El bondadoso
emperador, el soberano absoluto de todo el mundo civilizado, que
ciertamente carecía de motivo alguno para lamentar su suerte, se
deleita en expresar su contento por el curso normal de las cosas, y en
señalar la belleza de aquellas partes donde los observadores vulgares
no podían apreciar ninguna. Observa que hay una corrección e incluso
una gracia encantadora en la vejez tanto como en la juventud; la
endeblez y decrepitud de un estado son tan conformes a la naturaleza
como el florecimiento y el vigor del otro. La muerte es asimismo una
conclusión tan propia de la edad avanzada como la juventud lo es de la
infancia o la vida adulta de la juventud. En otra ocasión destaca que
así como afirmamos que un médico manda a una persona montar a caballo o
tomar baños de agua fría o andar descalzo, así deberíamos decir que la
naturaleza, la gran conductora y médica del universo, ha ordenado a tal
persona una dolencia o la amputación de un miembro o la pérdida de un
hijo. Por la receta de los médicos normales el paciente traga muchas
pociones amargas y soporta muchas operaciones dolorosas. Se somete a
todo con la muy incierta esperanza de recuperar la salud. Del mismo
modo, gracias a las recetas más severas del gran médico de la
naturaleza, el paciente puede contribuir a su propia salud, su
prosperidad y felicidad, con la más plena garantaía de que no sólo
contribuyen sino que son indispensables para la salud, la prosperidad y
la felicidad del universo, para el desarrollo y avance del egregio plan
de Júpiter. Si así no lo fueran, el universo jamás las habría
producido: su omnisciente arquitecto y conductor jamás habría permitido
que tuviesen lugar. Todas, incluso las más pequeñas de las partes que
coexisten en el universo, se adaptan mutuamente a la perfección y todas
contribuyen a componer un solo sistema inmenso e interconectado; y
todos los acontecimientos que se suceden, incluso los más
insignificantes, forman parte y parte necesaria de esa gran cadena de
causas y efectos que no tuvo principio y no tendrá final, y así como
todos derivan necesariamente de la organización y diseño original del
conjunto, todos son esencialmente necesarios no sólo para su
prosperidad sino también para su mantenimiento y preservación. Quien no
abraza cordialmente todo lo que le sobrevenga, quien lamenta su
destino, quien desea que no le hubiese tocado, pretende en la medida en
que pueda detener el movimiento del universo, romper la gran cadena de
sucesos cuya evolución es lo único que puede lograr que el sistema
continúe y se preserve, y por alguna pequeña conveniencia propia
desordenar y descomponer toda la maquinaria del mundo.

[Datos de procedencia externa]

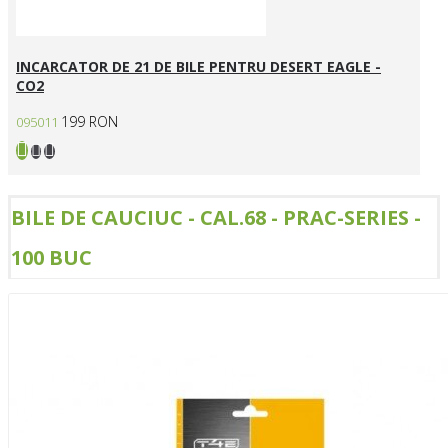
INCARCATOR DE 21 DE BILE PENTRU DESERT EAGLE -
CO2
199 RON
095011
BILE DE CAUCIUC - CAL.68 - PRAC-SERIES -
100 BUC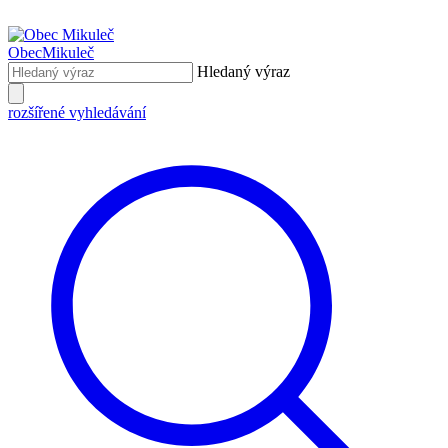
Obec
Mikuleč
Hledaný výraz
rozšířené vyhledávání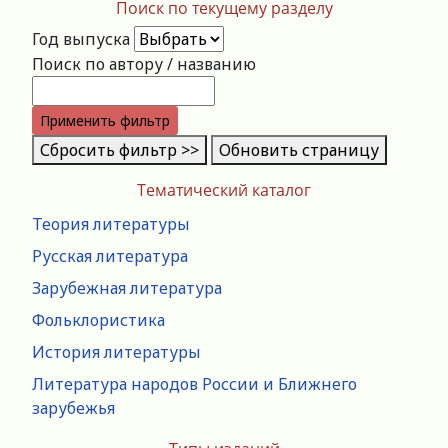
Поиск по текущему разделу
Год выпуска
Поиск по автору / названию
Применить фильтр
Сбросить фильтр >>
Обновить страницу
Тематический каталог
Теория литературы
Русская литература
Зарубежная литература
Фольклористика
История литературы
Литература народов России и Ближнего
зарубежья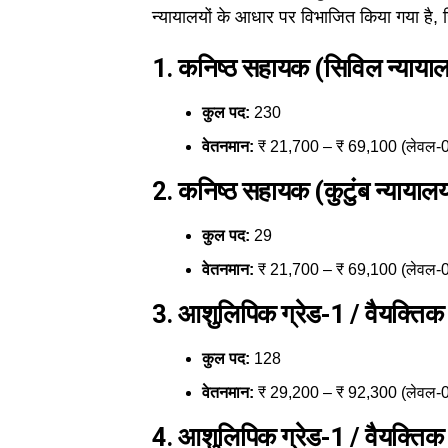
न्यायालयों के आधार पर विभाजित किया गया है, ज
1. कनिष्ठ सहायक (सिविल न्याया
कुल पद:
230
वेतनमान:
₹ 21,700 – ₹ 69,100 (लेवल-
2. कनिष्ठ सहायक (कुटुंब न्यायाल
कुल पद:
29
वेतनमान:
₹ 21,700 – ₹ 69,100 (लेवल-
3. आशुलिपिक ग्रेड-1 / वैयक्ति
कुल पद:
128
वेतनमान:
₹ 29,200 – ₹ 92,300 (लेवल-
4. आशुलिपिक ग्रेड-1 / वैयक्तिक 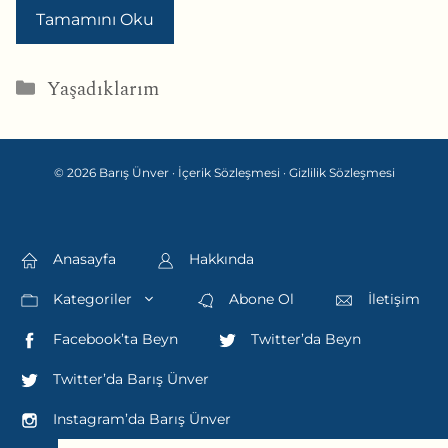
Tamamını Oku
Kategoriler
Yaşadıklarım
© 2026 Barış Ünver ·
İçerik Sözleşmesi
·
Gizlilik Sözleşmesi
Anasayfa
Hakkında
Kategoriler
Abone Ol
İletişim
Facebook’ta Beyn
Twitter’da Beyn
Twitter’da Barış Ünver
Instagram’da Barış Ünver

Seguidamente pasa Smith a refutar la ética estoica—es sólo un consuelo para la desdicha, pero no una guía de vida. En nuestras vidas seguimos, muy razonablemente y por naturaleza, otro plan: el de que nos afecten las cosas que nos afectan más que las que nos caen lejos: nuestra felicidad, nuestra familia, nuestros conocidos, nuestro país, nos importan más que otras consideraciones que puedan ser más importantes de por sí, para una consideración objetiva que pertenece a los dioses más que a los hombres. Smith llama por tanto a llevar una vida activa y emprendedora, y no a una vida de contemplación sobrellevando pasivamente el mundo.